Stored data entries

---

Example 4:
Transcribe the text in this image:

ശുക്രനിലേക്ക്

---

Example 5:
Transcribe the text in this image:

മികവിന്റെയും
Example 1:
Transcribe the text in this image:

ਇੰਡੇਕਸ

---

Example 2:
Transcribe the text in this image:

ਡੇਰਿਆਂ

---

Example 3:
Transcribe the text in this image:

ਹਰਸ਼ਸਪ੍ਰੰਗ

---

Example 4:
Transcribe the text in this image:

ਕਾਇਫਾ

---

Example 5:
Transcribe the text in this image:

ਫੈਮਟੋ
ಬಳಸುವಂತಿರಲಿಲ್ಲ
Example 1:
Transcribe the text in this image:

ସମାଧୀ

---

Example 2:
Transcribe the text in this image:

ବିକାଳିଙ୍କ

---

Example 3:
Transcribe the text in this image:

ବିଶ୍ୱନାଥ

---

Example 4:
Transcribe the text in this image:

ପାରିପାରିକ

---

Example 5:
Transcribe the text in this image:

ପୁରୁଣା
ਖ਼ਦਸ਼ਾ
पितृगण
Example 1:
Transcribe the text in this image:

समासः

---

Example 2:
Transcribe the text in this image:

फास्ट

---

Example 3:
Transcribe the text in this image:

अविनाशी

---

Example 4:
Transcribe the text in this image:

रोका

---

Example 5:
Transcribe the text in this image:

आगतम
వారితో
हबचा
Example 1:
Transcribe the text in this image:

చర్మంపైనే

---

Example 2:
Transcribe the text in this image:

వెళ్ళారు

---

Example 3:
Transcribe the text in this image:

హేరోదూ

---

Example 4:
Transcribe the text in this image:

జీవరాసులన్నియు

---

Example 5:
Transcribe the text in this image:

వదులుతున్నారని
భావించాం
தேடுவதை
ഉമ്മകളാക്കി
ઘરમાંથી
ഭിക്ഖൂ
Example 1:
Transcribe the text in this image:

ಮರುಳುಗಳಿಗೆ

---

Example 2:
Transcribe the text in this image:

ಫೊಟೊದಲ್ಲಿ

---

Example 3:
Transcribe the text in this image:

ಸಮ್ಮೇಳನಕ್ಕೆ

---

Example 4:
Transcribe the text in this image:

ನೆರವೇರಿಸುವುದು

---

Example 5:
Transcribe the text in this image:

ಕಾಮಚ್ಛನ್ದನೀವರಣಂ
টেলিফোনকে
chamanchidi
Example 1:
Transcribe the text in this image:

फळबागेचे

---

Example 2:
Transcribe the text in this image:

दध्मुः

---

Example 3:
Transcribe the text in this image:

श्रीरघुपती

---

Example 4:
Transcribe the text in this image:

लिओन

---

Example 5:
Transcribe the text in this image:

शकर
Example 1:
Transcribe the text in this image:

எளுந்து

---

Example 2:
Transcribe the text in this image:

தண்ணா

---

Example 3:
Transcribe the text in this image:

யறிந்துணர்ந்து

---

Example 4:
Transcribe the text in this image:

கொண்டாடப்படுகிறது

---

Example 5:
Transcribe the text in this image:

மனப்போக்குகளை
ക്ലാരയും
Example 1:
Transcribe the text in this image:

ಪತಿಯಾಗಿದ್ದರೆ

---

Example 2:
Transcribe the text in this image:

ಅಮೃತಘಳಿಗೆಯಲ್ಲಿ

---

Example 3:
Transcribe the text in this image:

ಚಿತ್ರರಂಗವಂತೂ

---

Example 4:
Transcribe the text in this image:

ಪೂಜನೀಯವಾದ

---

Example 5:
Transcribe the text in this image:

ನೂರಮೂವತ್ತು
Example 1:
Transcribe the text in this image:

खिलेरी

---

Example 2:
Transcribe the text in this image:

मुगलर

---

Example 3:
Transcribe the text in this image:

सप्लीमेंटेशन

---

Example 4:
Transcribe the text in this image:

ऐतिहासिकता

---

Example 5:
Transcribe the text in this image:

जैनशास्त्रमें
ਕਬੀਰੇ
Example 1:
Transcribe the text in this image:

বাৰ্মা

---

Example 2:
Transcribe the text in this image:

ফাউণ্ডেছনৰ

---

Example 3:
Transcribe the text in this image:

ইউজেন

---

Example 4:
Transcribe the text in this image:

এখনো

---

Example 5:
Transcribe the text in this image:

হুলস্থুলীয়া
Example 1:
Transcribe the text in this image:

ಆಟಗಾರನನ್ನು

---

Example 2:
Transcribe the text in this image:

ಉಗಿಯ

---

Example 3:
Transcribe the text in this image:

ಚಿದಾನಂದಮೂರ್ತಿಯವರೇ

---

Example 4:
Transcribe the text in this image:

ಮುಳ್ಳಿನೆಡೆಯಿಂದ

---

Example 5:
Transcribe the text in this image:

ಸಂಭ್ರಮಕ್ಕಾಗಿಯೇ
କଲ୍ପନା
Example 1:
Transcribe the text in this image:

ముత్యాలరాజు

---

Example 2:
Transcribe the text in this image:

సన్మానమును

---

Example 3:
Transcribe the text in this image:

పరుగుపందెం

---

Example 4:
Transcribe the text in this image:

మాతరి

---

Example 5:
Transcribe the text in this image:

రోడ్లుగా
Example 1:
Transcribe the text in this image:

What you are asked to do -> Every record above is to be restated exactly as it reads.

Task response ->
---

Example 4:
Transcribe the text in this image:

ശുക്രനിലേക്ക്

---

Example 5:
Transcribe the text in this image:

മികവിന്റെയും
Example 1:
Transcribe the text in this image:

ਇੰਡੇਕਸ

---

Example 2:
Transcribe the text in this image:

ਡੇਰਿਆਂ

---

Example 3:
Transcribe the text in this image:

ਹਰਸ਼ਸਪ੍ਰੰਗ

---

Example 4:
Transcribe the text in this image:

ਕਾਇਫਾ

---

Example 5:
Transcribe the text in this image:

ਫੈਮਟੋ
ಬಳಸುವಂತಿರಲಿಲ್ಲ
Example 1:
Transcribe the text in this image:

ସମାଧୀ

---

Example 2:
Transcribe the text in this image:

ବିକାଳିଙ୍କ

---

Example 3:
Transcribe the text in this image:

ବିଶ୍ୱନାଥ

---

Example 4:
Transcribe the text in this image:

ପାରିପାରିକ

---

Example 5:
Transcribe the text in this image:

ପୁରୁଣା
ਖ਼ਦਸ਼ਾ
पितृगण
Example 1:
Transcribe the text in this image:

समासः

---

Example 2:
Transcribe the text in this image:

फास्ट

---

Example 3:
Transcribe the text in this image:

अविनाशी

---

Example 4:
Transcribe the text in this image:

रोका

---

Example 5:
Transcribe the text in this image:

आगतम
వారితో
हबचा
Example 1:
Transcribe the text in this image:

చర్మంపైనే

---

Example 2:
Transcribe the text in this image:

వెళ్ళారు

---

Example 3:
Transcribe the text in this image:

హేరోదూ

---

Example 4:
Transcribe the text in this image:

జీవరాసులన్నియు

---

Example 5:
Transcribe the text in this image:

వదులుతున్నారని
భావించాం
தேடுவதை
ഉമ്മകളാക്കി
ઘરમાંથી
ഭിക്ഖൂ
Example 1:
Transcribe the text in this image:

ಮರುಳುಗಳಿಗೆ

---

Example 2:
Transcribe the text in this image:

ಫೊಟೊದಲ್ಲಿ

---

Example 3:
Transcribe the text in this image:

ಸಮ್ಮೇಳನಕ್ಕೆ

---

Example 4:
Transcribe the text in this image:

ನೆರವೇರಿಸುವುದು

---

Example 5:
Transcribe the text in this image:

ಕಾಮಚ್ಛನ್ದನೀವರಣಂ
টেলিফোনকে
chamanchidi
Example 1:
Transcribe the text in this image:

फळबागेचे

---

Example 2:
Transcribe the text in this image:

दध्मुः

---

Example 3:
Transcribe the text in this image:

श्रीरघुपती

---

Example 4:
Transcribe the text in this image:

लिओन

---

Example 5:
Transcribe the text in this image:

शकर
Example 1:
Transcribe the text in this image:

எளுந்து

---

Example 2:
Transcribe the text in this image:

தண்ணா

---

Example 3:
Transcribe the text in this image:

யறிந்துணர்ந்து

---

Example 4:
Transcribe the text in this image:

கொண்டாடப்படுகிறது

---

Example 5:
Transcribe the text in this image:

மனப்போக்குகளை
ക്ലാരയും
Example 1:
Transcribe the text in this image:

ಪತಿಯಾಗಿದ್ದರೆ

---

Example 2:
Transcribe the text in this image:

ಅಮೃತಘಳಿಗೆಯಲ್ಲಿ

---

Example 3:
Transcribe the text in this image:

ಚಿತ್ರರಂಗವಂತೂ

---

Example 4:
Transcribe the text in this image:

ಪೂಜನೀಯವಾದ

---

Example 5:
Transcribe the text in this image:

ನೂರಮೂವತ್ತು
Example 1:
Transcribe the text in this image:

खिलेरी

---

Example 2:
Transcribe the text in this image:

मुगलर

---

Example 3:
Transcribe the text in this image:

सप्लीमेंटेशन

---

Example 4:
Transcribe the text in this image:

ऐतिहासिकता

---

Example 5:
Transcribe the text in this image:

जैनशास्त्रमें
ਕਬੀਰੇ
Example 1:
Transcribe the text in this image:

বাৰ্মা

---

Example 2:
Transcribe the text in this image:

ফাউণ্ডেছনৰ

---

Example 3:
Transcribe the text in this image:

ইউজেন

---

Example 4:
Transcribe the text in this image:

এখনো

---

Example 5:
Transcribe the text in this image:

হুলস্থুলীয়া
Example 1:
Transcribe the text in this image:

ಆಟಗಾರನನ್ನು

---

Example 2:
Transcribe the text in this image:

ಉಗಿಯ

---

Example 3:
Transcribe the text in this image:

ಚಿದಾನಂದಮೂರ್ತಿಯವರೇ

---

Example 4:
Transcribe the text in this image:

ಮುಳ್ಳಿನೆಡೆಯಿಂದ

---

Example 5:
Transcribe the text in this image:

ಸಂಭ್ರಮಕ್ಕಾಗಿಯೇ
କଲ୍ପନା
Example 1:
Transcribe the text in this image:

ముత్యాలరాజు

---

Example 2:
Transcribe the text in this image:

సన్మానమును

---

Example 3:
Transcribe the text in this image:

పరుగుపందెం

---

Example 4:
Transcribe the text in this image:

మాతరి

---

Example 5:
Transcribe the text in this image:

రోడ్లుగా
Example 1:
Transcribe the text in this image:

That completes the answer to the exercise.